Le guide nous explique aussi que les villageois récupéraient les bombes américaines qui n’avaient pas explosé dans la jungle pour récupérer explosifs et déclencheurs afin de fabriquer grenades et autres engins de plus petite taille. Sans aucune formation évidemment. Les Viêt-Cong s’improvisaient artificiers !
Ensuite, il y a l’atelier stand de tirs: on vous propose de tirer sur une cible avec une vraie kalash ou un M16 américain. Cette initiative d’un goût douteux (mais certainement très lucrative) a pour seul intérêt de nous mettre dans l’ambiance sonore de la guerre du Vietnam.

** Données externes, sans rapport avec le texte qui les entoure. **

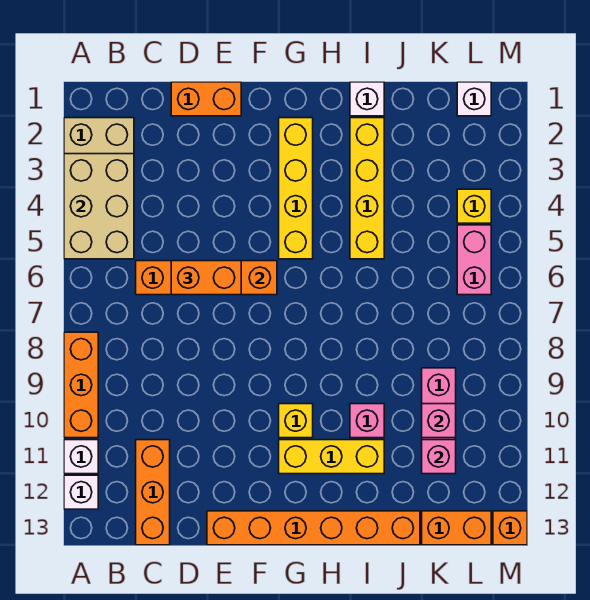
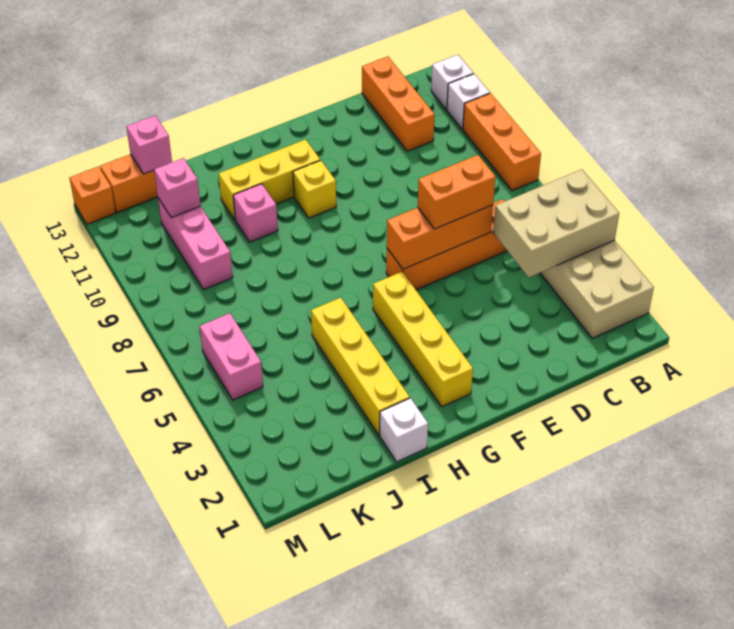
tan brick A3:B5 level 2 -> tan brick A4:C5 level 2
orange brick D1:E1 level 1 -> none
orange brick E13:J13 level 1 -> none
pink brick K10 level 2 -> pink brick K13 level 2
white brick L1 level 1 -> none
yellow brick L4 level 1 -> none

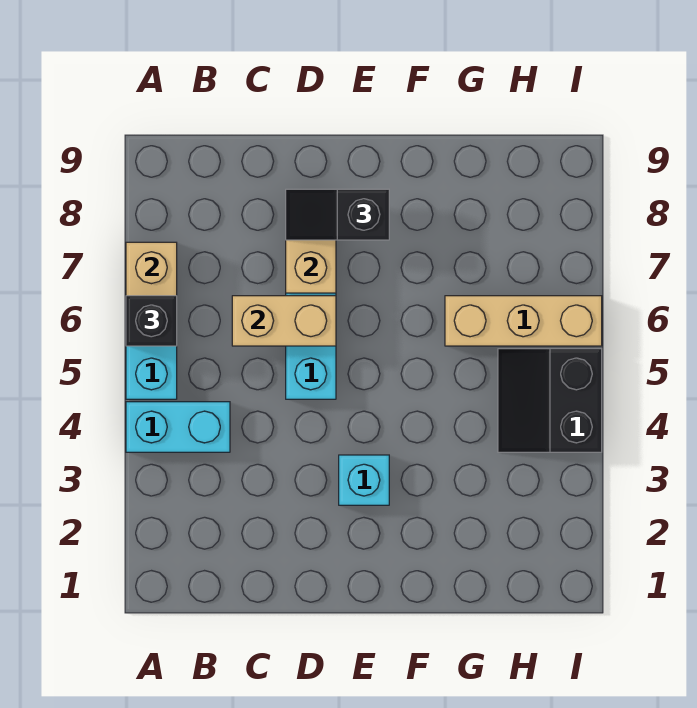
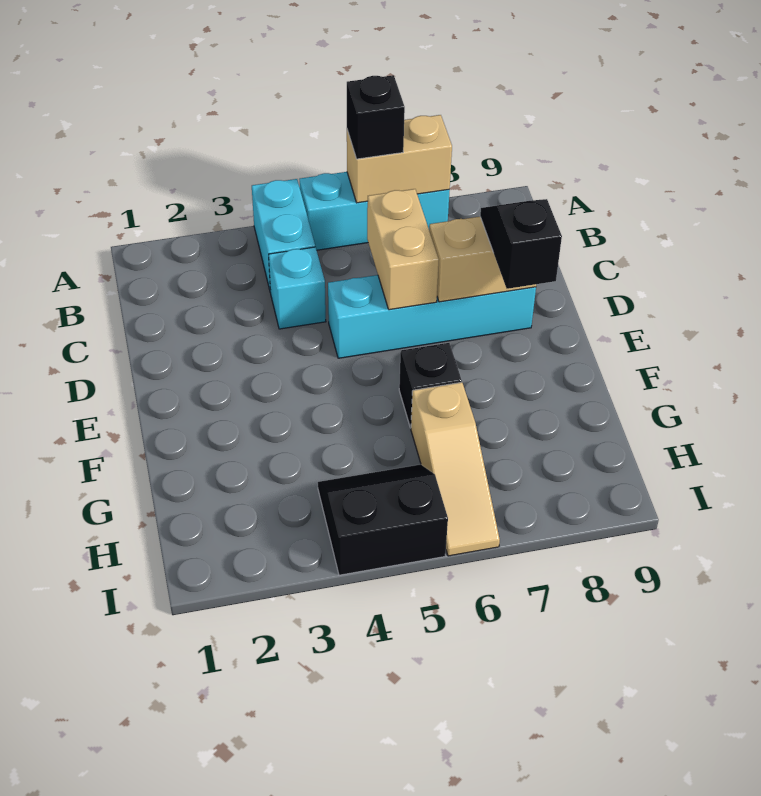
cyan brick E3 level 1 -> cyan brick C4 level 1
none -> black brick F6 level 1
tan brick G6:I6 level 1 -> tan slope G6:I6 level 1 top G

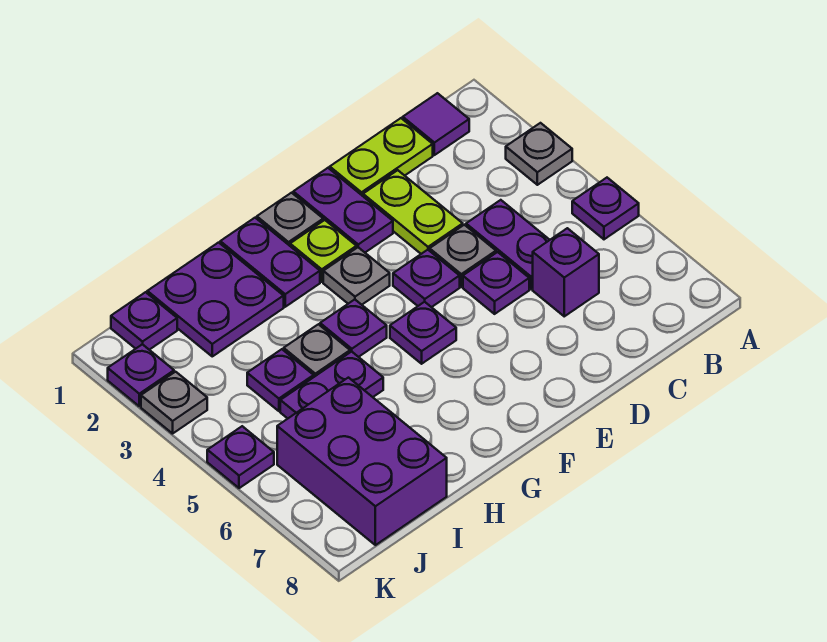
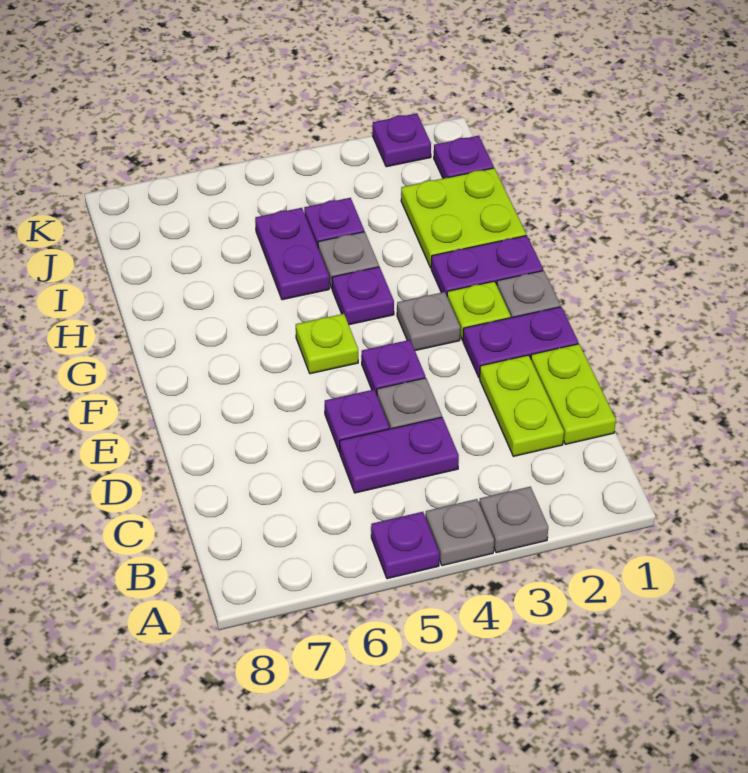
purple tile B1 level 1 -> none
purple brick C6 level 1 -> none
lime plate D2:D3 level 1 -> lime plate C2:D2 level 1
purple plate F5 level 1 -> lime plate F5 level 1
purple plate H1:I2 level 1 -> lime plate H1:I2 level 1
purple brick I6:J8 level 1 -> none
grey plate K3 level 1 -> grey plate A4 level 1
purple plate K5 level 1 -> none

Sortis du stand de tir, nous nous enfonçons dans la jungle entre les énormes cratères formés par les bombes des B52. Le guide nous explique aussi que les arbres qui nous entourent ont, au plus, une trentaine d’années. La seule solution trouvée par les Américains pour mettre fin à la résistance de Cu Chi fût l’épandage massif de défoliant et de napalm. La forêt avait complètement disparu à la fin de la guerre.
Nous nous groupons enfin autour d’une petite trappe: une entrée de tunnel. Nous sommes invités à y pénétrer avec une lampe de poche et à parcourir quelques dizaines de mètres. Nous faisons nos adieux à ceux restés à la surface et plongeons dans les entrailles de la terre.
La trappe est tellement étroite que :
- les touristes anglo-saxones qui ont visiblement abusé des fast-foods renoncent à descendre
- on ne voit bientôt plus rien au bout de quelques mètres de progression dans le boyau…
Nous évoluons à quatre pattes dans un tunnel de 70cm de large sur 90cm de hauteur. Le sol est recouvert d’un épais tapis de feuilles sèches. Dans le faisceau de lumière prodigué par la lampe frontale, on aperçoit, accrochées aux parois, quelques chauves-souris qui ont élu domicile dans ces abris bien pratiques. Manifestement, notre visite au milieu de leur nuit les dérangent et la plupart se décrochent à notre passage. Elles s’enfuient dans un vol approximatif en direction d’un boyau plus tranquille. On imagine facilement l’angoisse des gens qui venaient s’abriter dans ces tunnels privés d’éclairage pendant un bombardement américain.
C’est avec soulagement que l’on aperçoit la lumière au bout du tunnel (après une dizaine de mètres seulement). Une expérience intéressante que nous ne conseillons pas aux claustrophobes.
Le lendemain matin, nous attrapons de justesse notre bus pour Dalat.